══ TEXT EXTRACT ══

Searching for Signal

the n01se blog

JaM part 2: The token tree.

This is part 2 of a series that started here.

First, a quick correction: I claimed that Lisp macros didn't have the ability change the basic syntax of Lisp. I believed that because I hadn't yet learned about "read" macros. Using "read" macros in Lisp you can indeed adjust some pretty basic syntax rules. That can't be done in JaM yet, but it's something that can probably be added in later.

So let's look more closely at the first stages of what JaM does. As stated previously, JaM.include("foo.js") fetches a JavaScript source file as text. It then passes that text to JaM.eval( ... ). The eval function does a lexical analysis of the text (currently using code from JSLint) to generate a JavaScript array of token objects.

A JaM token object is basically just a JSLint token object. For each word read from the JavaScript source, it contains the word itself, the line number and column where it was seen, and other bits of meta-data. Here's a couple of examples:

{
  value: "function",
  line: 99,
  character: 16,
  reserved: true,
  identifier: true
}
{
  value: "'bar'",
  line: 134,
  character: 32,
  type: '(string)'
}

I'm not sure if all this will be needed or useful in the long run, but JSLint produces it, and I have no good reason to throw any of it away. So far the "value" has been the only part that is has regularly been useful in the macros I've written.

═══

- [GIVEN REQUEST 1]: List every property name that appears in the two token objects shown in the JaM blog post above.
- [GIVEN REQUEST 2]: Please resume the JaM blog post above, starting right after its final sentence.

══ RECORD LIST ══

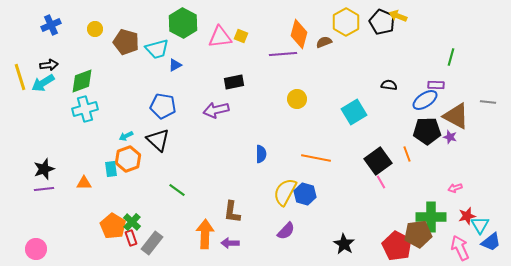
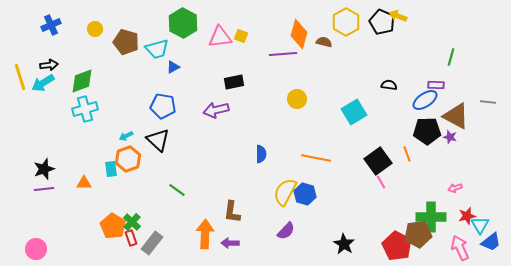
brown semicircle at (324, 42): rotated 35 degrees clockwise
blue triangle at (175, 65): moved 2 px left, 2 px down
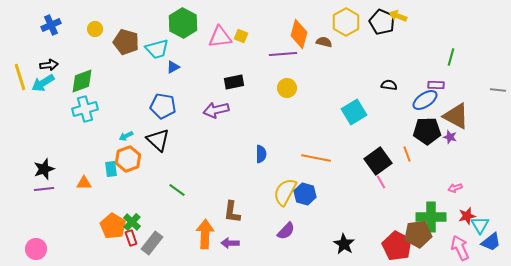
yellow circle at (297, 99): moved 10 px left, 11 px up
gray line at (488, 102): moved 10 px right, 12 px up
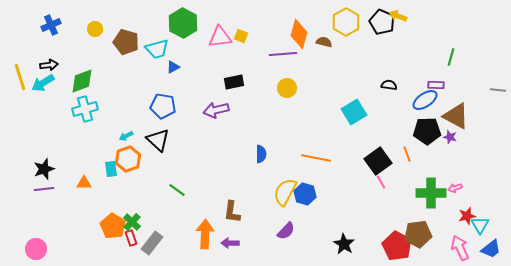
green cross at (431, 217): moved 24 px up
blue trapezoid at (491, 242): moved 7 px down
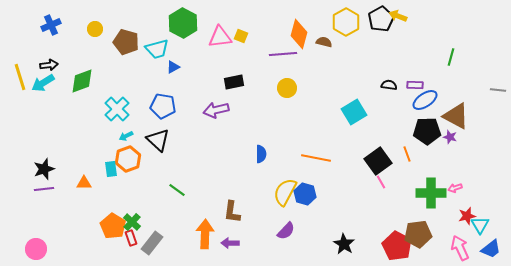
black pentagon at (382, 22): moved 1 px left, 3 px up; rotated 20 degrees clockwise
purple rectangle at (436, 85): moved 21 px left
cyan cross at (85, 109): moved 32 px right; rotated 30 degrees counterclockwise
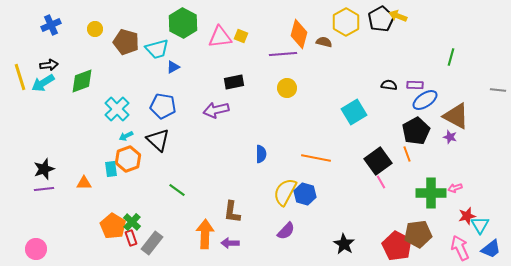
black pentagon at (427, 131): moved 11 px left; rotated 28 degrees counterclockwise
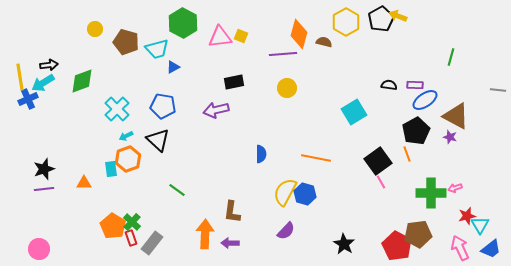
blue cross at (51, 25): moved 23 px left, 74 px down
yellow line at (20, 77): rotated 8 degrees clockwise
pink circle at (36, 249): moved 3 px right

═══
══ RECORD LIST ══

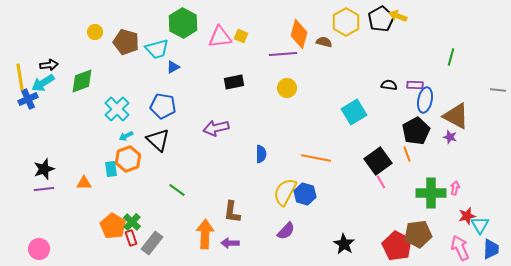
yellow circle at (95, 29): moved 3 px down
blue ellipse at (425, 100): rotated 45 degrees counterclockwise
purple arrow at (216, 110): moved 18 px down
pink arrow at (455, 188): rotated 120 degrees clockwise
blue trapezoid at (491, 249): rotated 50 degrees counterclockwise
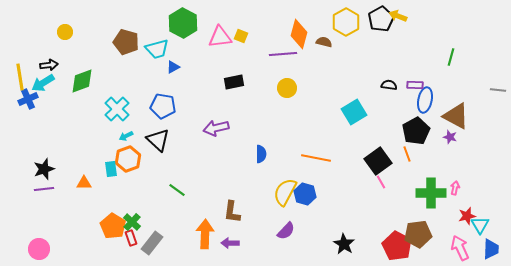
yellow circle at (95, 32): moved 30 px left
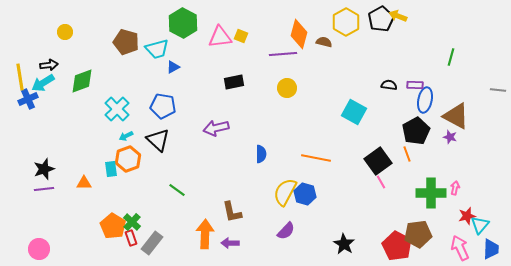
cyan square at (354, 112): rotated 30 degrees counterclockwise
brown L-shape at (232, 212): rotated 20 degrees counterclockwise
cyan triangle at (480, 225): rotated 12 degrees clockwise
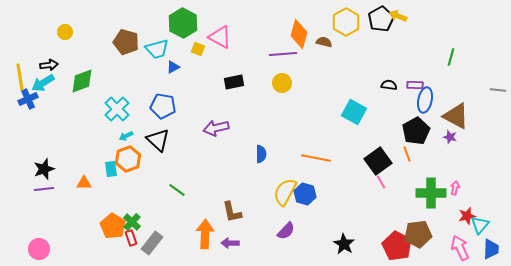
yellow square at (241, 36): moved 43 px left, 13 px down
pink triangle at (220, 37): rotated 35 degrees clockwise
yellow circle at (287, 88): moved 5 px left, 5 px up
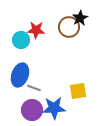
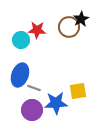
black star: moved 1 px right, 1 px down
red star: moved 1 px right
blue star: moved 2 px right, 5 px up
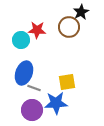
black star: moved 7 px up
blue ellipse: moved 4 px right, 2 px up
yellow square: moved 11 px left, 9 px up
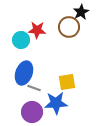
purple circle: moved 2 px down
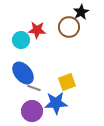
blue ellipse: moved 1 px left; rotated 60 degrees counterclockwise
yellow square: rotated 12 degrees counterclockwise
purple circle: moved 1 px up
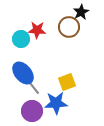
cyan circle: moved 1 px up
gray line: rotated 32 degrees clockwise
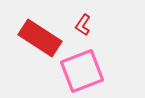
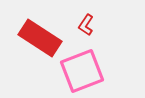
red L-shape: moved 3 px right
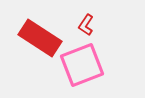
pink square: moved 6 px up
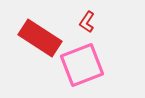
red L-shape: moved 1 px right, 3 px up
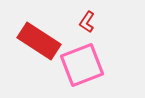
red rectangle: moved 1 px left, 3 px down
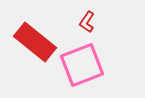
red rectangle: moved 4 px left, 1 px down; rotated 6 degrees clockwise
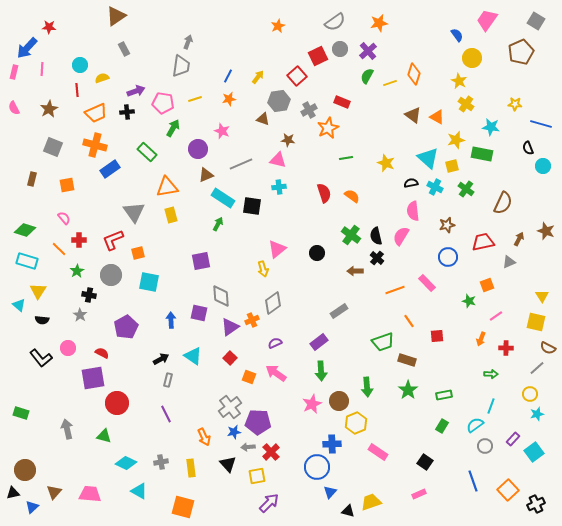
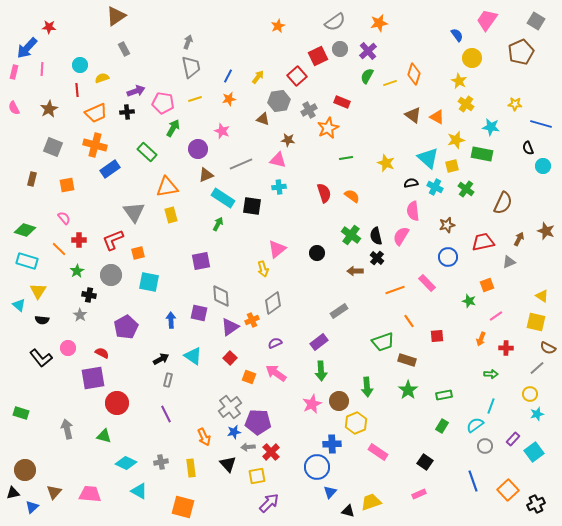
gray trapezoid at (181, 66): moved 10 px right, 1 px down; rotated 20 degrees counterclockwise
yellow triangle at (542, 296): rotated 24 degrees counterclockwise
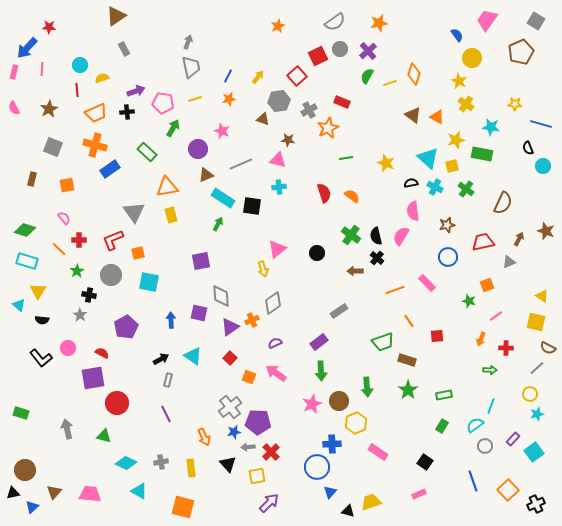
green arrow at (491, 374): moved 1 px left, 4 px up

═══
══ RECORD LIST ══

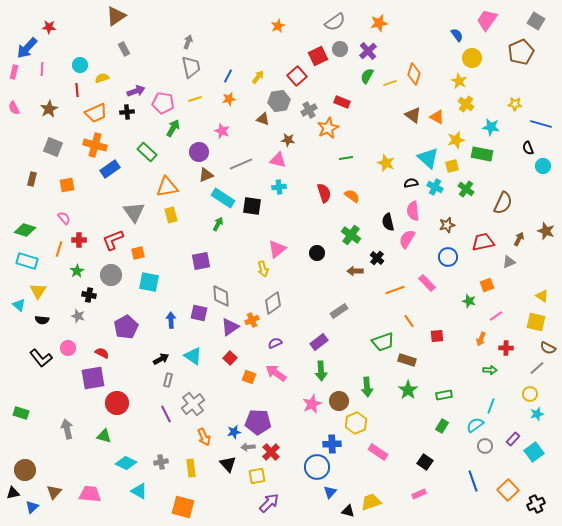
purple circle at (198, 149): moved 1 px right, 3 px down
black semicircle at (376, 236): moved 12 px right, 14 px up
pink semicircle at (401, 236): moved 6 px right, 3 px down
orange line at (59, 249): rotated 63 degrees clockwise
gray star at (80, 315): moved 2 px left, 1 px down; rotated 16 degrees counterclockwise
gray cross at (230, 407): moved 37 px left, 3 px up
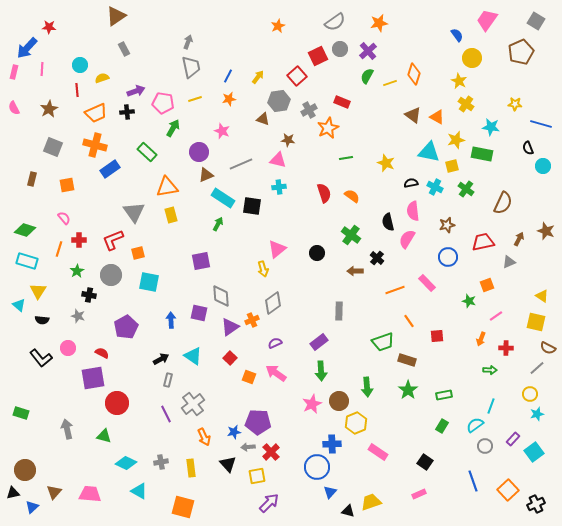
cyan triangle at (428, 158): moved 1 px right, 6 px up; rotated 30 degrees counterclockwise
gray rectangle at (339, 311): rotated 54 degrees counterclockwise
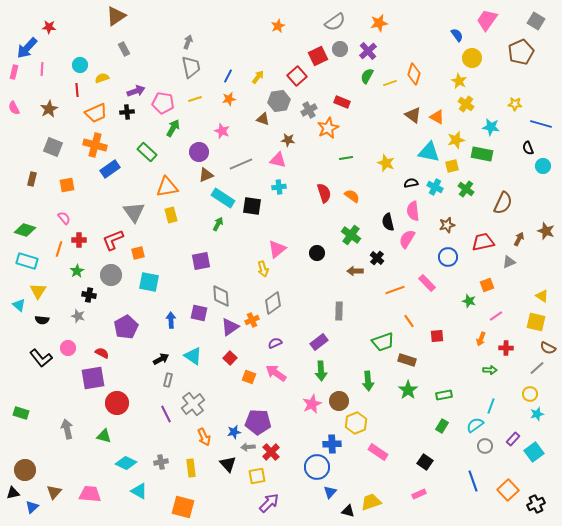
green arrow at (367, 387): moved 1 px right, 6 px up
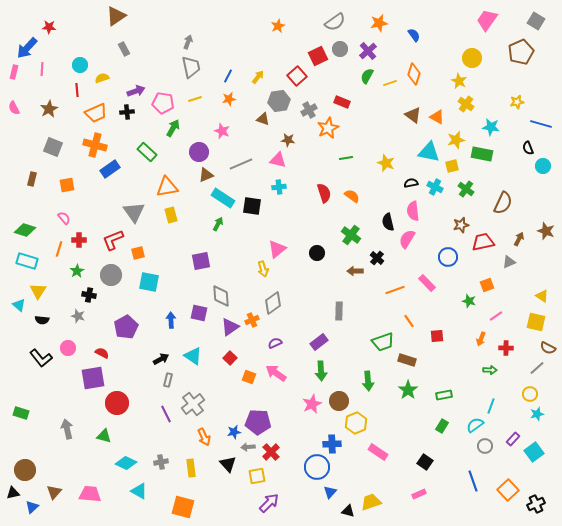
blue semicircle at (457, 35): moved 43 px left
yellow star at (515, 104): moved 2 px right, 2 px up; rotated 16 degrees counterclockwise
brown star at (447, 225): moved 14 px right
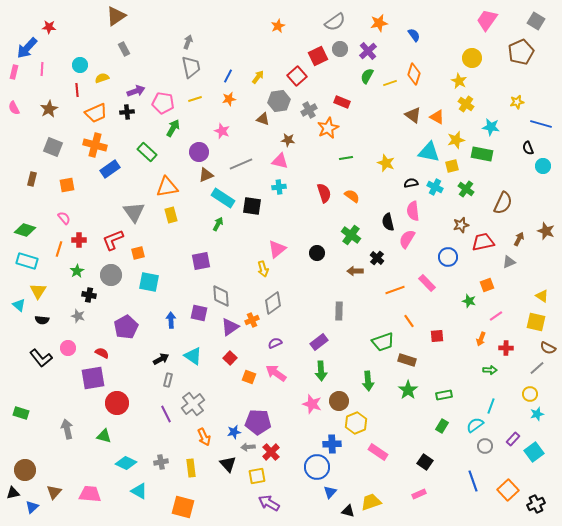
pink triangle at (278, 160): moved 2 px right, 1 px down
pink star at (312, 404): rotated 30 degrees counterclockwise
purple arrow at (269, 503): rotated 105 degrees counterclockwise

═══

- [EXERCISE RESULT 1]: value, line, character, reserved, identifier, type

- [EXERCISE RESULT 2]:
Next, eval uses a few simple grouping rules to generate a tree of nested arrays of token objects. For example, the JavaScript expression "alert('hi!');" would be translated into the following tree:

  [
    { value: "alert", ... },
    [
      { value: "(", ... }
      [
        [
          { value: "'hi!'", ... }
        ]
      ],
      { value: ")", ... }
    ],
    { value: ";", ... }
  ]

These grouping rules have to be simple and loose because they must correctly parse not only normal JavaScript but also the code which will be the input to all our macros. (This is the stage where we could be using Lisp-like "read" macros instead of it being hardcoded as it is in JaM currently).

For example, if we plan to define a unless macro, JaM at this stage does not know what the word unless means, but it needs to generate an appropriate tree anyway. So for this expression:

  unless( false ) { alert( 'hi' ); }

JaM generates the tree below. For brevity I'll show just the value of each token object:

  [
    "unless",
    ["(",[["false"]],")"],
    ["{",
      [
        [
          "alert",
          ["(",[["'hi'"]],")"],
          ";"
        ],
        []
      ],
    "}"]
  ]

This nested tree of token objects is the data structure that JaM macros operate on. What exactly a macro might do with with this structure will be covered in the next installment.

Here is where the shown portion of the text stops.